I just read the excellent post by MereCivilian talking about deciding against HEY.com after checking it out, and since I have a different experience, I thought it might be helpful to provide an alternate perspective.
I have been using HEY.com for a week and I’m 99% sure I’m going to sign up. The main reason is that it is saving me HOURS worth of email processing every week.
First of all, I should say that HEY is a very different email paradigm, and to get the most out of it, it does require buy in with the overall philosophy. HEY is not just an alternate email software, and if you think you can just use it the same way you’re using your current email client, you won’t like it. If you have complicated organizational and tagging systems for your email, you probably won’t like it. If you use email as a task system, you probably won’t like it. And finally, if you use email as an informational or recordkeeping system, you probably won’t like it.
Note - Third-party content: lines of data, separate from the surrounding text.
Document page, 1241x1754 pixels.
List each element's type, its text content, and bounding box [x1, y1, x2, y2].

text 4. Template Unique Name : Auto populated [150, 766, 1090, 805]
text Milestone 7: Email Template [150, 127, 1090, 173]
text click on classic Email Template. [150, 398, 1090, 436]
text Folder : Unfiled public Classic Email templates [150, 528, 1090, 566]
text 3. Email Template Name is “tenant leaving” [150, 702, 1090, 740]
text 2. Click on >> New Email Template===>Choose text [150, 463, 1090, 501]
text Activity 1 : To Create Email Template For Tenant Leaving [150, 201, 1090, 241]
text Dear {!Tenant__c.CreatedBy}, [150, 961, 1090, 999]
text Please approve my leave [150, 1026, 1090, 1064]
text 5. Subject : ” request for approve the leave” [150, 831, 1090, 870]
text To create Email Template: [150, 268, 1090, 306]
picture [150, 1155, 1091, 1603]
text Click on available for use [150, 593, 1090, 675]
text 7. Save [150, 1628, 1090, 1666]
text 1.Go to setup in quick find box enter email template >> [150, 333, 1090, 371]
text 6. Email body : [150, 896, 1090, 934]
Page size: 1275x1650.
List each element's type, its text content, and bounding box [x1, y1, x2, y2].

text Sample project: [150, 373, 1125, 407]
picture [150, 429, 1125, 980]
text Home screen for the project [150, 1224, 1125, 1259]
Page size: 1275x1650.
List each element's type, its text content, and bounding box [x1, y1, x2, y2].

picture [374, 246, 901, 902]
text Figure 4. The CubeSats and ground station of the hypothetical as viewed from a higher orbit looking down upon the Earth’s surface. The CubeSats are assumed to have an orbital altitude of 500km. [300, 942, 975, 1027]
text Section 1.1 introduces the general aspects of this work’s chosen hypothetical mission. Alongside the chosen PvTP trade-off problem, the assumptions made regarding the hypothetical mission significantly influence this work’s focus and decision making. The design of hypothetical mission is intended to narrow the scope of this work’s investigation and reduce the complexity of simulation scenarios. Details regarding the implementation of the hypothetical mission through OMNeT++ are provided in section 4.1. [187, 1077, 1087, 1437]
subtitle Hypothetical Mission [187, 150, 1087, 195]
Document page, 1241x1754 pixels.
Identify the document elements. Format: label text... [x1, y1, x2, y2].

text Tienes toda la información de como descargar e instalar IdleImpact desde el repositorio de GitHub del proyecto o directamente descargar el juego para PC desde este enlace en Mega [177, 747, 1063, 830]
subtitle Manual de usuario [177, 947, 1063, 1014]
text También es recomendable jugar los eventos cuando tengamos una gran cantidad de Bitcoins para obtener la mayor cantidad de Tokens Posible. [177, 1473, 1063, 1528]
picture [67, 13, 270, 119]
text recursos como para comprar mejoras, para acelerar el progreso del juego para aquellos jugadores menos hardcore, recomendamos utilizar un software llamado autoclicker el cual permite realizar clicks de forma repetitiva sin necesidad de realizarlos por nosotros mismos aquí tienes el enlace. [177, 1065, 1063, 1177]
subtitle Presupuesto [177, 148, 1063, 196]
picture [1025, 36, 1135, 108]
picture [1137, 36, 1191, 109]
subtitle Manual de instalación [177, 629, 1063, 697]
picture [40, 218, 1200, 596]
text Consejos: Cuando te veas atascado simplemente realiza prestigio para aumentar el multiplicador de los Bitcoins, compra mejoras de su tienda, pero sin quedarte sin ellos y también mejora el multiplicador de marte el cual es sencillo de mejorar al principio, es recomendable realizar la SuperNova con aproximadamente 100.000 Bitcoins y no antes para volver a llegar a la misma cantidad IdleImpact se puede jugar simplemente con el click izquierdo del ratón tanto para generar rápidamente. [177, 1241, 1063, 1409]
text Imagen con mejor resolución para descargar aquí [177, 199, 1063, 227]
The main two ideas that I see behind HEY is that 1) just because someone has your email address doesn’t mean they deserve your time and attention and 2) maybe we should think of email as more of a stream than a filing box.
Regarding #1: Obviously, many people who have our emails do deserve our time & attention. But email as a technology has become a monster. Our emails are bought and sold and repeatedly abused by 3rd parties. HEY starts off by gatekeeping EVERYTHING (similar to the concept of Caller ID on a phone). This is the opposite of what iCloud & Gmail filters and SaneBox do. They let in everything and then you have to set up rules to organize things (SaneBox being notably easier to do this than Gmail). HEY is designed around streamlining a workflow which surfaces emails which you have deemed important, while offering features that make it super fast and easy to process email – “processing” meaning retrieving what you want from the email (i.e. tasks and information) and responding where needed and moving on.
Regarding #2: HEY does not encourage or even really accommodate any idea of email-as-some-kind-of-filing-system. I think that will probably be the biggest sticking point for most people who consider it. I especially think this is a hard paradigm for a lot of people to shift away from given the metaphor of email as “electronic mail.” We think of it as something that needs to be sorted, filed and saved, rather than as an information feed.
That being said, it does require time to “train” HEY. However, I have found this super fast and easy to do, and after about a week of 1-2 minute daily training sessions, there is very little training left to do.
Things I LOVE about HEY
- Beautifully designed, minimalistic, crazy fast interface. I used to use Gmail, but after using HEY for a week, opening Gmail is like
. Also slow. SO slow in comparison. How many times I’ve opened a Gmail window to watching a spinning ball or had it crash on me.
- Keyboard shortcuts everywhere. Even with Gmail shortcuts, I feel like I used to have to use my mouse quite a lot, but I can process ALL my email in HEY without ever leaving my keyboard. SO fast.
- Focus and Reply mode LOVE it.
- Ability to merge threads and change subject lines (which doesn’t affect the rest of the people on a thread). Like most of us, I correspond with many people who don’t know how to write a good email subject line. Well, now I can fix that.
- No email tracking by default.
- HEY is much more contact-oriented, so it has built-in features that make it easy to view everything from a particular contact or source without configuration.
- HEY also makes it easy to see all attachments, or all attachments from a particular contact without configuration. As a web designer constantly dealing with clients sending me things or arguing about having sent me things, this is such a timesaver.
- I don’t know why, buy HEY is just faster for me than the traditional email experience. I literally had hundreds of rules in Gmail sorting my email, flagging it and trying to make sense of it, but HEY just makes it super easy for me to focus on what’s important with email, and get out. I literally used to spend at least 2 hours every Monday and anywhere from 30 minutes to an hour or two throughout the week. Now, it’s like, less than a half hour daily. WORTH IT.
Things I’m not crazy about HEY
- No way to autofile (i.e. tag/flag) based on anything other than sender. However, I have heard from support that this is a feature that will be coming soon.
- No custom domains (reportedly coming soon).
- No single all-sent-mail view (also coming soon, reportedly)
- No signatures. (However this is easy to get around with textexpander.) Honestly, I’m not a huge fancy signature person. I kind of find them annoying. But I do like a short-and-sweet sig.